AdCom argues, however, that Random Access was required to file an answer after being added to this case as a party defendant. Specifically, AdCom, relying on Chan, contends that ‘‘[a]n added party defendant, once having been properly added by order of court and properly served with summons and complaint, whether added as a defendant in counterclaim under OCGA § 9-11-13 (h) or as an additional party defendant under OCGA § 9-11-21, has until the time of trial, or the hearing on a motion, or the filing of some discovery device to formulate a response unless the trial court orders the added party defendant to file an answer.” (Punctuation omitted; emphasis supplied.) Id. at 78-79. Chan does not mandate that an answer be filed unless one is specifically required by the order of the court adding a party. Chan points out those instances in which a defendant must respond to discovery or trial calendars, even where no answer is ordered to the amended complaint, or suffer adverse consequences.

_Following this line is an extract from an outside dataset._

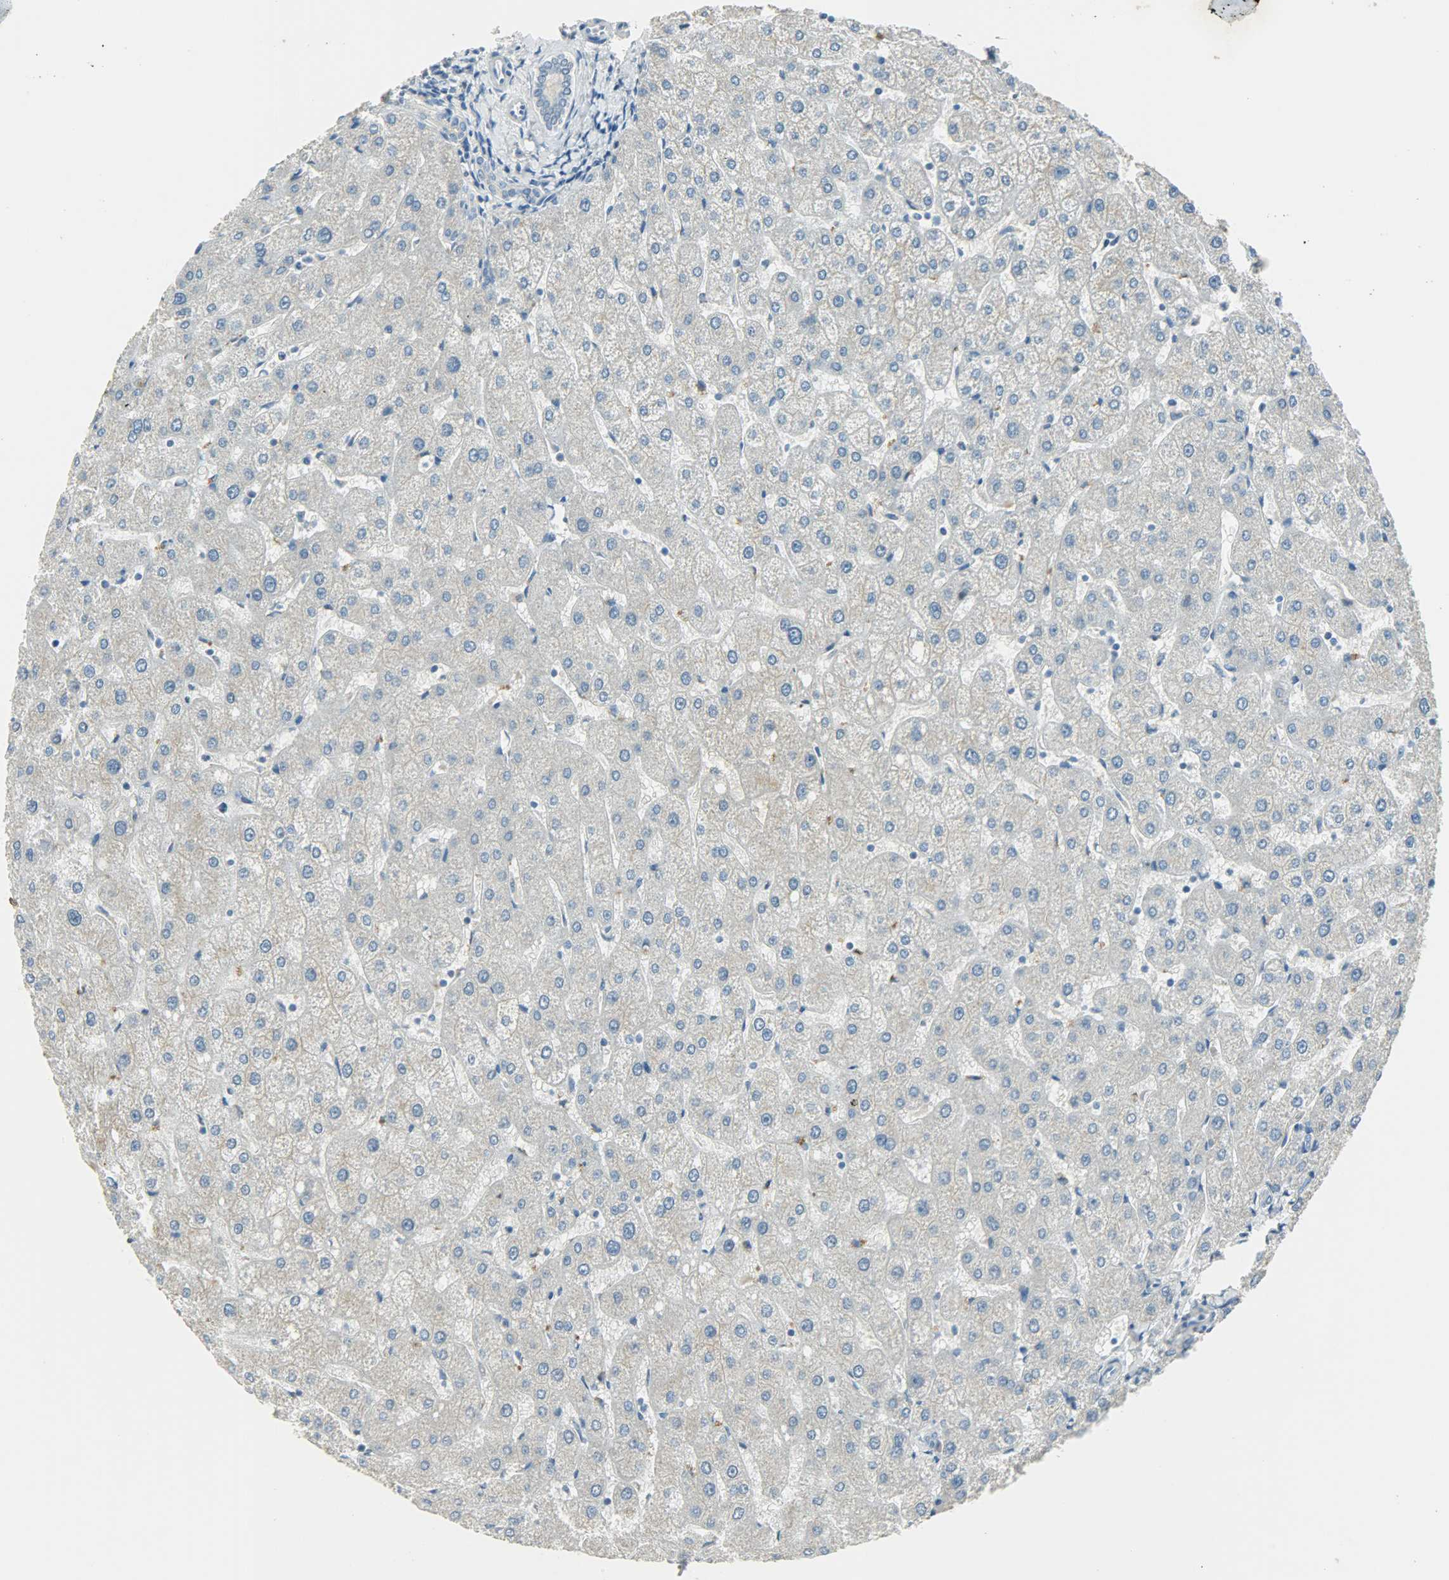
{"staining": {"intensity": "weak", "quantity": "25%-75%", "location": "cytoplasmic/membranous"}, "tissue": "liver", "cell_type": "Cholangiocytes", "image_type": "normal", "snomed": [{"axis": "morphology", "description": "Normal tissue, NOS"}, {"axis": "topography", "description": "Liver"}], "caption": "Immunohistochemical staining of benign human liver exhibits weak cytoplasmic/membranous protein staining in about 25%-75% of cholangiocytes. Using DAB (3,3'-diaminobenzidine) (brown) and hematoxylin (blue) stains, captured at high magnification using brightfield microscopy.", "gene": "TPX2", "patient": {"sex": "male", "age": 67}}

Accordingly, “[w]e [need] not reach the issue of whether the [consolidated pretrial order] constituted an appropriate responsive pleading, nor do we reach any of the other conclusions of the trial court, because no answer was necessary. The order allowing [AdCom] to add [Random Access] as a party defendant did not require an answer, and OCGA § 9-11-7 (a) does not require an answer to an amended complaint; answers need be filed only to complaints or third-party complaints. Consequently, [Random Access] was never in default, and it was . . . error for the trial court to [grant Adcom’s] motion for entry of default judgment.” Hamelberg v. Nat. Assn. of Govt. Employees, 221 Ga. App. 337, 338 (471 SE2d 283) (1996).
Judgment reversed.
The other parties to the lawsuit were Random Communications, Inc. and Gary Random, individually and in his capacity as President of Random Communications, Inc. Random Communications and Random Access are closely related, one being the holding company for the other, but legally separate corporate entities.